▶ **TRY IT**
Go over the records and copy every line with the string "exchanged".

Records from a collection
---
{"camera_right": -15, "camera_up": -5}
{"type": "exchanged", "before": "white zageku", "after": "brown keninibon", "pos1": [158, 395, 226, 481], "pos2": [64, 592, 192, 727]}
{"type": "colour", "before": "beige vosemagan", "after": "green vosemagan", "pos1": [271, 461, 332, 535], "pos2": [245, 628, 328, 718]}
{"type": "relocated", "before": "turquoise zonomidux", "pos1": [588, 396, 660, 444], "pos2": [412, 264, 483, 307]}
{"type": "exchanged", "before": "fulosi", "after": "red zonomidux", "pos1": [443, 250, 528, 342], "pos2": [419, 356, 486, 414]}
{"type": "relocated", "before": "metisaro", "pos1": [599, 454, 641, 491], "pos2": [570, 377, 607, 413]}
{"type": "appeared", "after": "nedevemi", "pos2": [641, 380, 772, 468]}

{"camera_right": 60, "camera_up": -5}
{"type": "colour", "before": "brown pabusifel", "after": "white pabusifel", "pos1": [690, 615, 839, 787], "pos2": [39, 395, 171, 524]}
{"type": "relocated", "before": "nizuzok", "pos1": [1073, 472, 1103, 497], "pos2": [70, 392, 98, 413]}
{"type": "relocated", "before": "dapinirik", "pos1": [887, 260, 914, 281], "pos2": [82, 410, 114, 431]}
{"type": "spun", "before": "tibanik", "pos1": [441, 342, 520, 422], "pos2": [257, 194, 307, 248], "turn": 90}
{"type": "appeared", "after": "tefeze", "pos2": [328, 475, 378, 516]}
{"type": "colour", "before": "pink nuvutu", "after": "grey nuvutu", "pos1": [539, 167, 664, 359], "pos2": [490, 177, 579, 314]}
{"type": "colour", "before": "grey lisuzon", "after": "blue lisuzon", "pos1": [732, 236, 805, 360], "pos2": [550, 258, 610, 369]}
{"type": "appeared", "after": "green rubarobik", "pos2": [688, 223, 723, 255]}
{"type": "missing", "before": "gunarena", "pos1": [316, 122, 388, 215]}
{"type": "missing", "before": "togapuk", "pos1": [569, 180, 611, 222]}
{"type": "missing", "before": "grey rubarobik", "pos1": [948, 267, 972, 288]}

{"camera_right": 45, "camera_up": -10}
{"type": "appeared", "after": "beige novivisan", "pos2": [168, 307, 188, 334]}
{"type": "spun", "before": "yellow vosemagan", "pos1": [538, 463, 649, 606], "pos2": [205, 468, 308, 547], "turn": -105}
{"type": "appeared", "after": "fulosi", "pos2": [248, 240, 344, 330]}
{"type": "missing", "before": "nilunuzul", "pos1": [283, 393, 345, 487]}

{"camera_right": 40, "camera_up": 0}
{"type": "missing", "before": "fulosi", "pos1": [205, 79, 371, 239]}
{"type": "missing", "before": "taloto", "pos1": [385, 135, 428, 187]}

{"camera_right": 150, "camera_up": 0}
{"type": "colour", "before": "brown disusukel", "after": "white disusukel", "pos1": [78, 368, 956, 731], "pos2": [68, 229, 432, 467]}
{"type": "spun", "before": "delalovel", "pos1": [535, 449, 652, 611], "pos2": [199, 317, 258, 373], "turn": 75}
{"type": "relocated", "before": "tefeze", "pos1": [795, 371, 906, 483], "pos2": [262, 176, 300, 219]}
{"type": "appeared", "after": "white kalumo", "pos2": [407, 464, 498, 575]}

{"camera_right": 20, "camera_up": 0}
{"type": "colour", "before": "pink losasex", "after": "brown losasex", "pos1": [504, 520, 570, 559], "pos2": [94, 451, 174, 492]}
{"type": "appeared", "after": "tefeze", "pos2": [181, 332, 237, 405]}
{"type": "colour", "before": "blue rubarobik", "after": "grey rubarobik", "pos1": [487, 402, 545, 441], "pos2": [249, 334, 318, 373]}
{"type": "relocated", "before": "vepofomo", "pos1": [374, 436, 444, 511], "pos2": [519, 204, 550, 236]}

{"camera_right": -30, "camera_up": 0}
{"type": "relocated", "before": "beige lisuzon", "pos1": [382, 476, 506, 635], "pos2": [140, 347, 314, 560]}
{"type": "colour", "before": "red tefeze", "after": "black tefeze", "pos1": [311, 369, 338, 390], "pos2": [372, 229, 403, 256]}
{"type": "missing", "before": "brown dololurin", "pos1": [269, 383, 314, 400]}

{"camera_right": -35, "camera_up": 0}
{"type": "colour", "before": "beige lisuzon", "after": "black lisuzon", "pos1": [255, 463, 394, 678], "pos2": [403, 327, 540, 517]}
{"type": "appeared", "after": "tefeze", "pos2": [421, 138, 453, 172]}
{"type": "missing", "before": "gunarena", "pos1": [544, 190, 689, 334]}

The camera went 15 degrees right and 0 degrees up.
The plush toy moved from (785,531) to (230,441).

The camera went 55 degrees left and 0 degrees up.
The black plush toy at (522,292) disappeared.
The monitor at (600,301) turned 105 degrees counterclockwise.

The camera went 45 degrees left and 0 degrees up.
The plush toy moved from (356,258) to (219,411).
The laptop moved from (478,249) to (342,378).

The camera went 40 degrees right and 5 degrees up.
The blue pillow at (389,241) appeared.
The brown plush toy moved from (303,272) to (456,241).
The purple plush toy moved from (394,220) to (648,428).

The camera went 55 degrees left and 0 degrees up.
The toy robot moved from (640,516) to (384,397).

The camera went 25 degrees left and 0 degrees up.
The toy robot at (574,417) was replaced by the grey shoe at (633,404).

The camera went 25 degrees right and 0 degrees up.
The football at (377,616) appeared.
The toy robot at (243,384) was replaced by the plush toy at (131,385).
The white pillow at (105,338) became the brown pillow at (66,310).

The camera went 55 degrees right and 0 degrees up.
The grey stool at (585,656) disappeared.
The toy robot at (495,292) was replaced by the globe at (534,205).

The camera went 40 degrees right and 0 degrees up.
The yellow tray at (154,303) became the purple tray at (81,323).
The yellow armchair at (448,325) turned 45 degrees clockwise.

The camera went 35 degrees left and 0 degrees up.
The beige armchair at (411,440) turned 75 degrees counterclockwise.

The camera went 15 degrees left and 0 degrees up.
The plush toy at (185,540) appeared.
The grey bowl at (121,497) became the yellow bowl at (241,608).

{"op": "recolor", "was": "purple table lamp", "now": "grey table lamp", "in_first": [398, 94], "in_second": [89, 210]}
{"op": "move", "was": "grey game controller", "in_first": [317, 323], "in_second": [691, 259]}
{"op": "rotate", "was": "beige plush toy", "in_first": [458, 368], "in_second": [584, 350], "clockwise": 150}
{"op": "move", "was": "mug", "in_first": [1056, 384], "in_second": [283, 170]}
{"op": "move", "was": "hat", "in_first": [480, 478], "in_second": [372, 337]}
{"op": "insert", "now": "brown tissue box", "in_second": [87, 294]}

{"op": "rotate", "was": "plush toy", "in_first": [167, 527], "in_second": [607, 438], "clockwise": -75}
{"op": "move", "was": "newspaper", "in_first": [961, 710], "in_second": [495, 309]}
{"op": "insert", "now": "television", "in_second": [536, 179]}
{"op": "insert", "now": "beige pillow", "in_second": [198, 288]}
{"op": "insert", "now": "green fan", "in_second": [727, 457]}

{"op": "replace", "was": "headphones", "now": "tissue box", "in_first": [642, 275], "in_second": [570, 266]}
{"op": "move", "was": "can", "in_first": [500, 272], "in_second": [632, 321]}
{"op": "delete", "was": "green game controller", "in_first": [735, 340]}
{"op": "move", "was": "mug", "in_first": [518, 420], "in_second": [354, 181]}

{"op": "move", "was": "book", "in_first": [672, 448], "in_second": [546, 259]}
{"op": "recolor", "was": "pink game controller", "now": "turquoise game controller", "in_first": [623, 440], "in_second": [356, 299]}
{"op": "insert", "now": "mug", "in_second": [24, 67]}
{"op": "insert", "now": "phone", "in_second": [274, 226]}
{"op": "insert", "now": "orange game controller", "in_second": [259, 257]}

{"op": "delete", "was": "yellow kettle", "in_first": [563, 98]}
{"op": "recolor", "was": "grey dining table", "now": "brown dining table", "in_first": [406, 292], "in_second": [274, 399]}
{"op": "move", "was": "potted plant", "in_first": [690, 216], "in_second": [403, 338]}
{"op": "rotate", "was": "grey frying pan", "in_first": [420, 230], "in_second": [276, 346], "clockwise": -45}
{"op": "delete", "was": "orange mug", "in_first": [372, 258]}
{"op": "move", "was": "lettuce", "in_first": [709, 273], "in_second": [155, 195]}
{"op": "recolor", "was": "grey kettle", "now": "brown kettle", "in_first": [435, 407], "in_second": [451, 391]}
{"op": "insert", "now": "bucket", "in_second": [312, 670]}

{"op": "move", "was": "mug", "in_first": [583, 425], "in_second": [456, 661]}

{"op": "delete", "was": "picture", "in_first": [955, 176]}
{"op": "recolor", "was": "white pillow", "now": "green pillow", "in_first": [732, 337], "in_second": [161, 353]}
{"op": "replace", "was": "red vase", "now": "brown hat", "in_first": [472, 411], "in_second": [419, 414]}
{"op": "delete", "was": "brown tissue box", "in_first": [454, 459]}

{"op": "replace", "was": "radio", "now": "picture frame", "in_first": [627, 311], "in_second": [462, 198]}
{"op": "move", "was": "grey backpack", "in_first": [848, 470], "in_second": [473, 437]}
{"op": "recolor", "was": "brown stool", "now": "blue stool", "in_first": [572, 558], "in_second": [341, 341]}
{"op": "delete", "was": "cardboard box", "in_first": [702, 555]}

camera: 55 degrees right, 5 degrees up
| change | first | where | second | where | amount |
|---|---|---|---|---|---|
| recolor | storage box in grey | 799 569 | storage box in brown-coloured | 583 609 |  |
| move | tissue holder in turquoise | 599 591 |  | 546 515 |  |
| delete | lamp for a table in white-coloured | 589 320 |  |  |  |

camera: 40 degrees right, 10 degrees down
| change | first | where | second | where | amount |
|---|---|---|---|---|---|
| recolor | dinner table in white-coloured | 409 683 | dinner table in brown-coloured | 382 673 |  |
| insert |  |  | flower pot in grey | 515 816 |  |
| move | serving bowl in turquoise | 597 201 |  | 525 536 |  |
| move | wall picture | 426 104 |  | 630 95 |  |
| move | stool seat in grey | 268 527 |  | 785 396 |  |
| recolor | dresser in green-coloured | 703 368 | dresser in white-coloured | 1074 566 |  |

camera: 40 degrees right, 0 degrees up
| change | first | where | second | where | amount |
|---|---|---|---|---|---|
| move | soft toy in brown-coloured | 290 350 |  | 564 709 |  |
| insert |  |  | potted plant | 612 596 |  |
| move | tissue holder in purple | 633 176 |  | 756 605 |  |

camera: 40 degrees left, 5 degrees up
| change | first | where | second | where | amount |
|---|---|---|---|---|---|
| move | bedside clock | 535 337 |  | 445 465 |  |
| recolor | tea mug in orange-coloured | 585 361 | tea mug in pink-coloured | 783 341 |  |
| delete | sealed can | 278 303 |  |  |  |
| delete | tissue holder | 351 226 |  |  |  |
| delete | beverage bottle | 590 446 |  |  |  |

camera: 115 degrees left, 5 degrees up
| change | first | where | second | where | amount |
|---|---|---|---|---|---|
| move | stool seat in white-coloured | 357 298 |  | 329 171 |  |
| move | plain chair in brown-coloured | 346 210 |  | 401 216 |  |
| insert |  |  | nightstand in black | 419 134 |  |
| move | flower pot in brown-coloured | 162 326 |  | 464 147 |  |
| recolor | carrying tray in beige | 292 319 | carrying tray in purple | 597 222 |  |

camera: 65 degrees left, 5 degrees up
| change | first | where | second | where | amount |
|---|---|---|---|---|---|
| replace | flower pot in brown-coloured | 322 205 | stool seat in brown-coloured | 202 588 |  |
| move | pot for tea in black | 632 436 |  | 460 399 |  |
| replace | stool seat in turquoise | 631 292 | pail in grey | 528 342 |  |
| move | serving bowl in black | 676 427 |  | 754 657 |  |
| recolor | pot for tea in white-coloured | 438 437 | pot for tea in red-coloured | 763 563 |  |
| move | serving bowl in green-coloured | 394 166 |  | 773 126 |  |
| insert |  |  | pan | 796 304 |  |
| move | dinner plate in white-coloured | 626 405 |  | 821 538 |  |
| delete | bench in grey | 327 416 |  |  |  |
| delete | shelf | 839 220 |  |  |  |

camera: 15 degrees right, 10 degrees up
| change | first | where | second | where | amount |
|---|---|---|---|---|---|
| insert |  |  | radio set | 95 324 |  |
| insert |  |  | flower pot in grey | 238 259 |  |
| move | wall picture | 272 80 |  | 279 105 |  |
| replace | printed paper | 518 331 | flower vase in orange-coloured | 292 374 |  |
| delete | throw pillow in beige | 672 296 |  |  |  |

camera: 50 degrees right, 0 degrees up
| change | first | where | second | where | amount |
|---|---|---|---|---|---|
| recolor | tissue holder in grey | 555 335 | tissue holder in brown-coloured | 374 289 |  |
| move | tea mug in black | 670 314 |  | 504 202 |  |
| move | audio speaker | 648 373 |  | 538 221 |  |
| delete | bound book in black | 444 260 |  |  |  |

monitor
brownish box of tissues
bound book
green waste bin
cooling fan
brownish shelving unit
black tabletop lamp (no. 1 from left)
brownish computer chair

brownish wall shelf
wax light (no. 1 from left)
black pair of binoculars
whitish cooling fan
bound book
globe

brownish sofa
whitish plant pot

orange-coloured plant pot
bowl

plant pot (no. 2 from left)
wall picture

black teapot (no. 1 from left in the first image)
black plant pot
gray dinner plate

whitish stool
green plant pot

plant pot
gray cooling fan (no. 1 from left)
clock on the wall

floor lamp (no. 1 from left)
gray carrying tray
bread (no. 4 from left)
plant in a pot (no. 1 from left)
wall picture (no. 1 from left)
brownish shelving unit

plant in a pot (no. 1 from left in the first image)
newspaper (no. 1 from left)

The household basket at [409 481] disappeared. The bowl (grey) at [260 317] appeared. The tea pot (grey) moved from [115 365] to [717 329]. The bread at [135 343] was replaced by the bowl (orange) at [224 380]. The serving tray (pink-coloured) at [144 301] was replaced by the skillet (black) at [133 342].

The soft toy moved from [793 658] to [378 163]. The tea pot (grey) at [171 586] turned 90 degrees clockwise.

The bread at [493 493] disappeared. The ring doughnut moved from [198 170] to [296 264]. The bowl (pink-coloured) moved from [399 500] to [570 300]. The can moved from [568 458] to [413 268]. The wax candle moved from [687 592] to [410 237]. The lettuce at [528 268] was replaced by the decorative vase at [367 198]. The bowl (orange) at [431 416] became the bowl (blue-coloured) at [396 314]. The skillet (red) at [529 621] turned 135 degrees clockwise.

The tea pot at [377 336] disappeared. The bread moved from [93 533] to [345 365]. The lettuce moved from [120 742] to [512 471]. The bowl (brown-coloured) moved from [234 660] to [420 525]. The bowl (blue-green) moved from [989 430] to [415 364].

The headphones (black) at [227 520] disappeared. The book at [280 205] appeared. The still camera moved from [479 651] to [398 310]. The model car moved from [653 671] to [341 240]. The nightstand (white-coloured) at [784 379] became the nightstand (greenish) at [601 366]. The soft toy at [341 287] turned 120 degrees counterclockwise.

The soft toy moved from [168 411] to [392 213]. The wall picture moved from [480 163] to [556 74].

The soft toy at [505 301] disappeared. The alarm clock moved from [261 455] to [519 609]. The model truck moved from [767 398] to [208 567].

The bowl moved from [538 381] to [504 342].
---
▶ **SOLUTION**
{"type": "exchanged", "before": "white zageku", "after": "brown keninibon", "pos1": [158, 395, 226, 481], "pos2": [64, 592, 192, 727]}
{"type": "exchanged", "before": "fulosi", "after": "red zonomidux", "pos1": [443, 250, 528, 342], "pos2": [419, 356, 486, 414]}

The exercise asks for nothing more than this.